Hell. Dunkel. Hell. Dunkel. Und wieder hell. Alle fünf Sekunden schließen wir für einen Sekundenbruchteil unsere Augen, um die Hornhaut mit Tränenflüssigkeit zu benetzen und das Sehorgan vor dem Austrocknen zu schützen. Meist geschieht das Blinzeln, ohne dass wir es bewusst wahrnehmen. Obwohl sich die Lider schließen, wird es nicht wirklich dunkel: Das Bild der Umwelt bleibt stabil. Damit das möglich ist, muss das Gehirn in der Lage sein, die Sehinformationen für kurze Zeit zu speichern – und so die kurzen Blinzel-Unterbrechungen zu überbrücken.

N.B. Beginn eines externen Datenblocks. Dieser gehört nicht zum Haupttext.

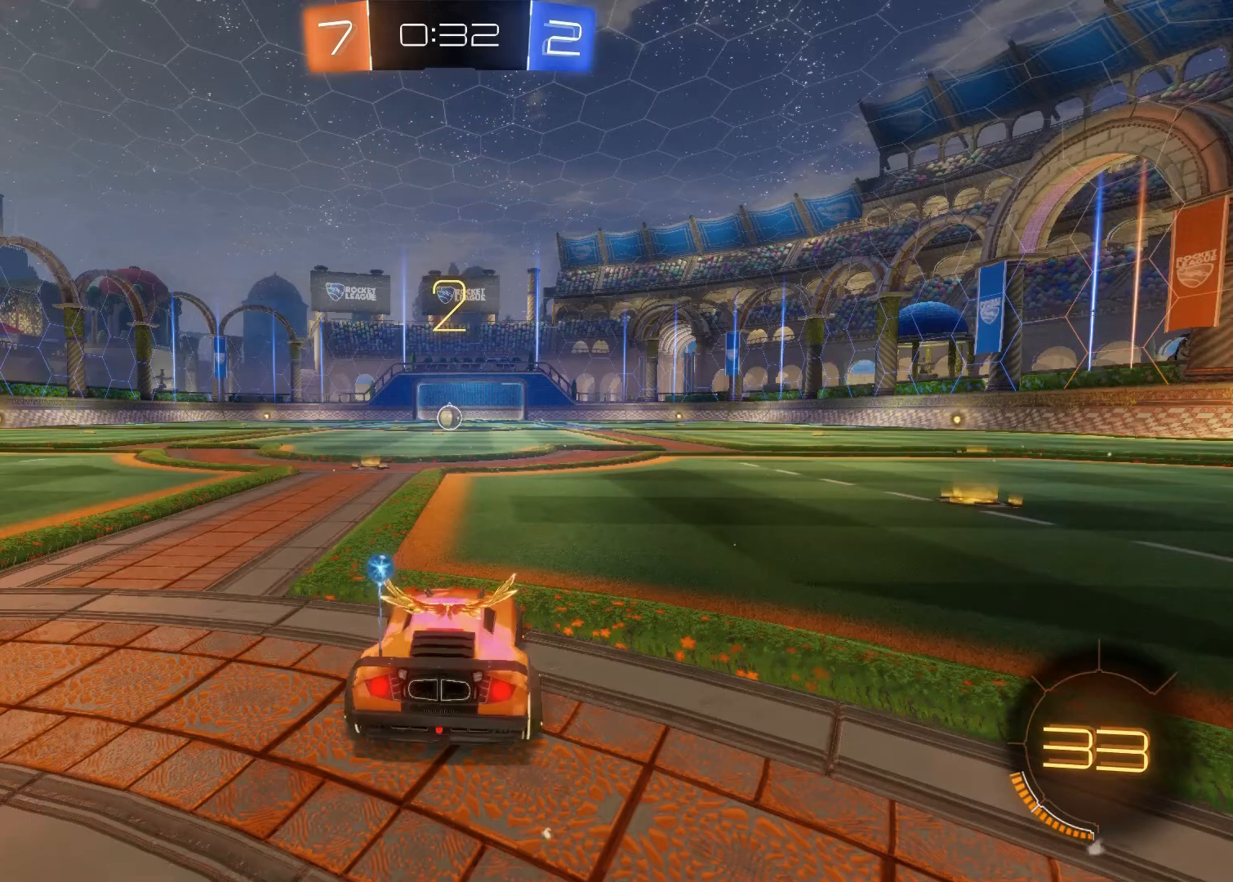
{"buttons": [], "left_stick": "center", "right_stick": "center", "events": []}
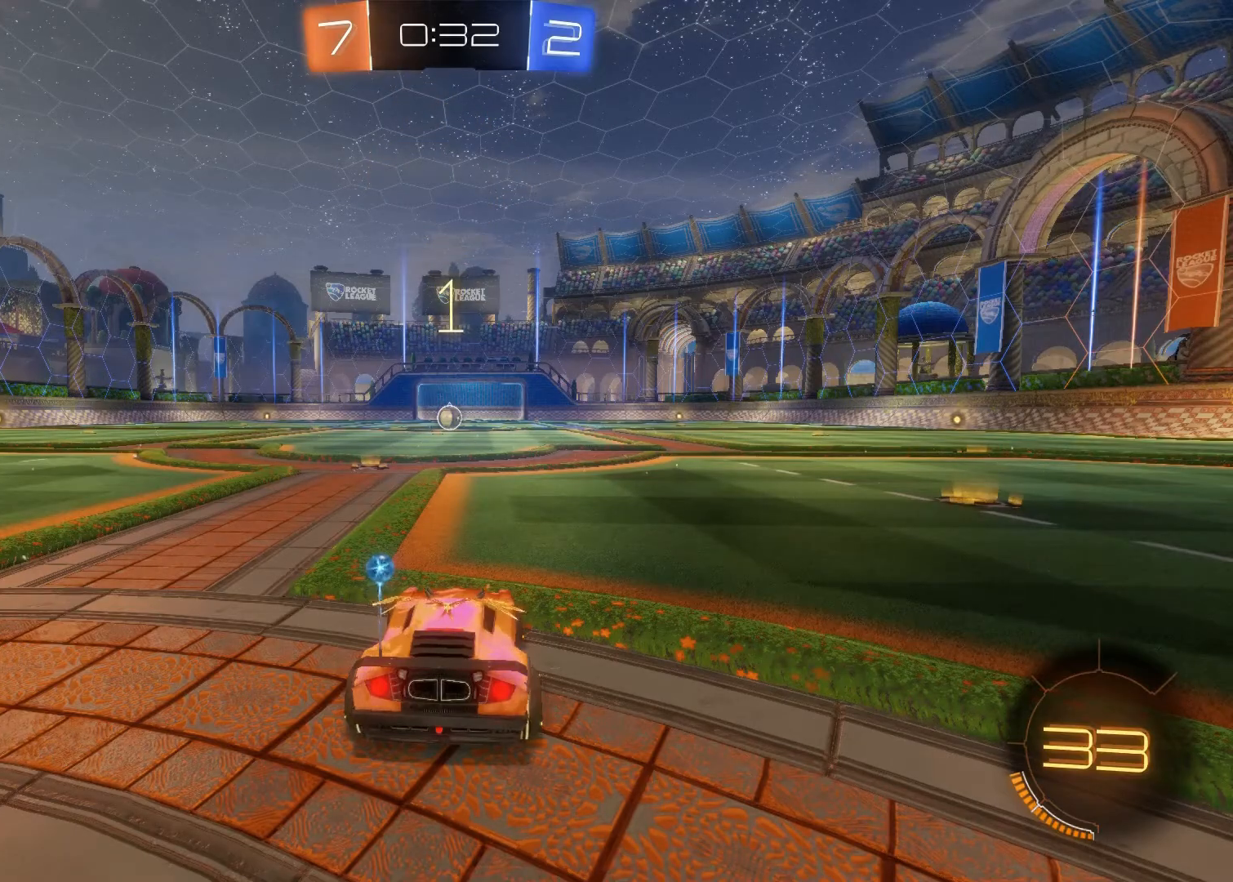
{"buttons": ["L2"], "left_stick": "center", "right_stick": "center", "events": [[367, "L2", "down"]]}
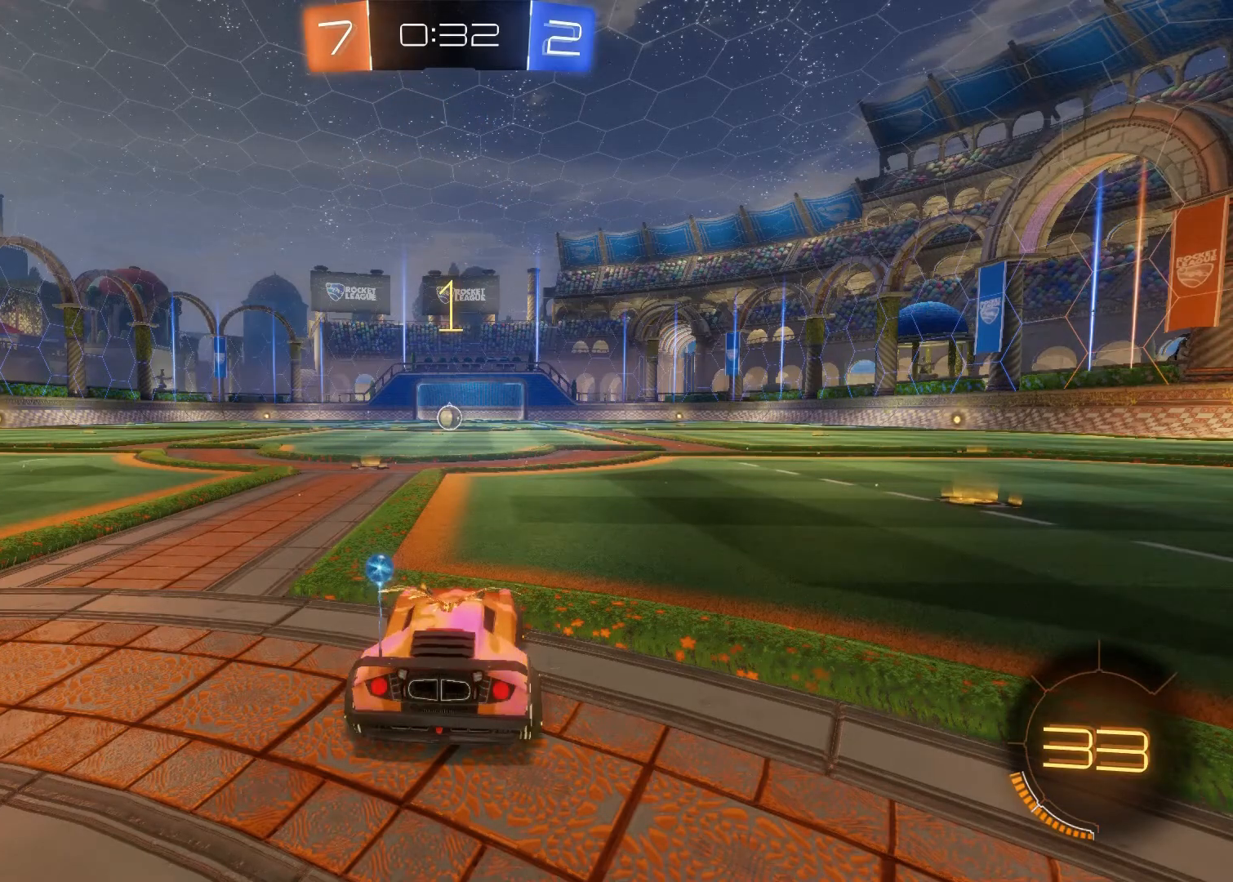
{"buttons": ["L2"], "left_stick": "left", "right_stick": "center", "events": [[300, "left_stick", "left"]]}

Caspar Schwiedrzik und Sandrin Sudmann, Neurowissenschaftler am Deutschen Primatenzentrum und der Universitätsmedizin Göttingen, haben zusammen mit Kollegen aus den USA untersucht, wo so ein Bildergedächtnis im Gehirn existieren könnte. Im Verdacht hatten sie insbesondere den mittleren präfrontalen Kortex, eine Hirnregion, die vor allem für das Kurzzeitgedächtnis und die Entscheidungsfindung zuständig ist.
Studie mit Epilepsie-Patienten
Zur Klärung der Frage konnten sie mit Epilepsie-Patienten zusammenarbeiten, die zur Behandlung ihrer Krankheit vorübergehend Elektroden ins Gehirn implantiert bekommen hatten. Das erleichterte den Wissenschaftlern die Analyse der Aktivität im mittleren präfrontalen Kortex. Sie wollten wissen: Wann sind die Nervenzellen aktiv? Für die Untersuchung bekamen die Versuchspersonen nacheinander zwei Punktegitter gezeigt, deren Punkte einmal vertikal und einmal horizontal ausgerichtet waren. Sie sollten jeweils angeben, in welcher Orientierung sie die Punkte wahrnehmen. Gaben die Probanden nach dem zweiten Gitter an, dass sich das Punktemuster nicht verändert habe, schlossen die Wissenschaftler daraus, dass die Bilder aus dem ersten Durchgang dazu verwendet wurden, um auf den zweiten zu schließen. Es kam also zu einem Gedächtniseffekt, ähnlich wie beim Blinzeln. Der erste Verdacht der Wissenschaftler erwies sich als richtig.
„Unsere Untersuchungen zeigen, dass der mittlere präfrontale Kortex aktuelle Sehinformationen mit zuvor gewonnenen Informationen abgleicht und somit dazu beiträgt, dass wir die Welt stabil wahrnehmen, auch wenn wir die Augen kurz schließen“, sagt Caspar Schwiedrzik, Erstautor der Studie. Diese Erkenntnis gilt den Forschern zufolge nicht nur für das Blinzeln, sondern ebenso für höhere kognitive Leistungen. „Auch wenn wir einen Gesichtsausdruck sehen, beeinflusst diese Information die Wahrnehmung des nächsten Gesichtes, das wir anschauen“, so Schwiedrzik.